La co- construction des séances entre pairs pourrait apparaître comme une idée intéressante dans les « constellations ». Mais là encore, derrière cette supposée co- construction se cache un objectif beaucoup moins louable. En effet, Frédéric Grimaud, chercheur dans l’équipe ERGAPE, va encore plus loin pour expliquer la prolétarisation du métier d’enseignant.es. Dans son article sur le blog de Mediapart de 2021, il affirme que cette organisation du travail renvoie au « toyotisme ». « Alors que Ford propose de séquencer la tâche du travailleur et de la guider de près, Toyota mise sur la participation du salarié à l’amélioration du système de production.
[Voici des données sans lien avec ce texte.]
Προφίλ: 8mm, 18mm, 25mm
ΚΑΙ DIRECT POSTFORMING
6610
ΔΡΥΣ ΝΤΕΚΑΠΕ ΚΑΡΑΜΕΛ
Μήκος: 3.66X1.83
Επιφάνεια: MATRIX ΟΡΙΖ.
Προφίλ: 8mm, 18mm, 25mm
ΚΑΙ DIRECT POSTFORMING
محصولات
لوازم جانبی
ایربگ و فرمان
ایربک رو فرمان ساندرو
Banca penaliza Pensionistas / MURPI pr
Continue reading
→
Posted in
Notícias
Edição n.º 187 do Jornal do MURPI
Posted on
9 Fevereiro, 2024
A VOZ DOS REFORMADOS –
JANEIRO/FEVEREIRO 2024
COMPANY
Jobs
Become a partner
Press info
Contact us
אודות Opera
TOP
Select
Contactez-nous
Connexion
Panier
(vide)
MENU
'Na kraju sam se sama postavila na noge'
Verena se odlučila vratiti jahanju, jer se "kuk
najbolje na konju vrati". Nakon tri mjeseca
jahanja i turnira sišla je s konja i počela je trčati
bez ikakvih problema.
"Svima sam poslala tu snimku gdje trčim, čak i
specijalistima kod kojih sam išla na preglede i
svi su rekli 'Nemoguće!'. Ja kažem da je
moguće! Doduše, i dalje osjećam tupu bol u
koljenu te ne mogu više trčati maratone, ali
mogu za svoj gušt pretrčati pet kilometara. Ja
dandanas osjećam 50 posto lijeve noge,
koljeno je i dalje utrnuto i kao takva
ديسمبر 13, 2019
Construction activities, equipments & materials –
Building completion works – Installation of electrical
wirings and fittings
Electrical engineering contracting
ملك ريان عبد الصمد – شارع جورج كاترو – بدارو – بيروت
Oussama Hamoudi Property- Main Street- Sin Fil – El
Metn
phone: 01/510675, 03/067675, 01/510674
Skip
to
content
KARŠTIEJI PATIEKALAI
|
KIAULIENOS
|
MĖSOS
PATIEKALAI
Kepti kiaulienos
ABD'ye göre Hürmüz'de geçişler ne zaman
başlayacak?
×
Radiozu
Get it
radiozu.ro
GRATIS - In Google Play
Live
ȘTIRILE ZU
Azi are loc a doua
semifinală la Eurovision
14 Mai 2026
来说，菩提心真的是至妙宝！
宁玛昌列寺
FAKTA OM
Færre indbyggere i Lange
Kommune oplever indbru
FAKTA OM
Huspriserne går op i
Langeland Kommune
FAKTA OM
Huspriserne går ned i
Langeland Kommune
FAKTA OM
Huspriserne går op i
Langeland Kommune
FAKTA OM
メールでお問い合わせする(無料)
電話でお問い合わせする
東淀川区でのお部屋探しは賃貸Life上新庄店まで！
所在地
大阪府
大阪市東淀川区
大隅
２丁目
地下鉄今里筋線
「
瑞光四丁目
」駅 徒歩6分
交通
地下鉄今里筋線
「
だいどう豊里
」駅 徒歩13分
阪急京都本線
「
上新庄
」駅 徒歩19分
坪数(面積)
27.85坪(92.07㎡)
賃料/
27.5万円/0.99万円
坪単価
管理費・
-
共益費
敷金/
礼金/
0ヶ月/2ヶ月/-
Tous les deux partent du même postulat taylorien : le travailleur ne sait pas comment exécuter sa tâche. Mais dans un cas, on lui impose un rythme et des techniques, dans le second on le laisse faire ses propres améliorations. » Cette façon de faire s’appelle,
chez Toyota, le « Kaisen » : on donne l’illusion aux enseignant.es, poursuit- il, d’avoir la main sur leur travail alors qu’iels sont contraint.es par les « guides de bonnes pratiques » (dont les formateurs.tices en sont les VRP), contraints par des guides scientifiquement validés par le ministère, en se centrant uniquement sur le français et les mathématiques.

Pour le SNUipp-FSU les formations en constellation doivent uniquement reposer sur du volontariat. Plus généralement, le contenu des formations doit être défini sur les demandes des personnels et non sur les « bonnes méthodes » et « bonnes pratiques » déterminées par le ministère. Une véritable formation continue ne sera rendue possible que par une création massive de postes de remplaçant·es et de postes de formateur·ices et passera donc par #unplandurgencepourlecole.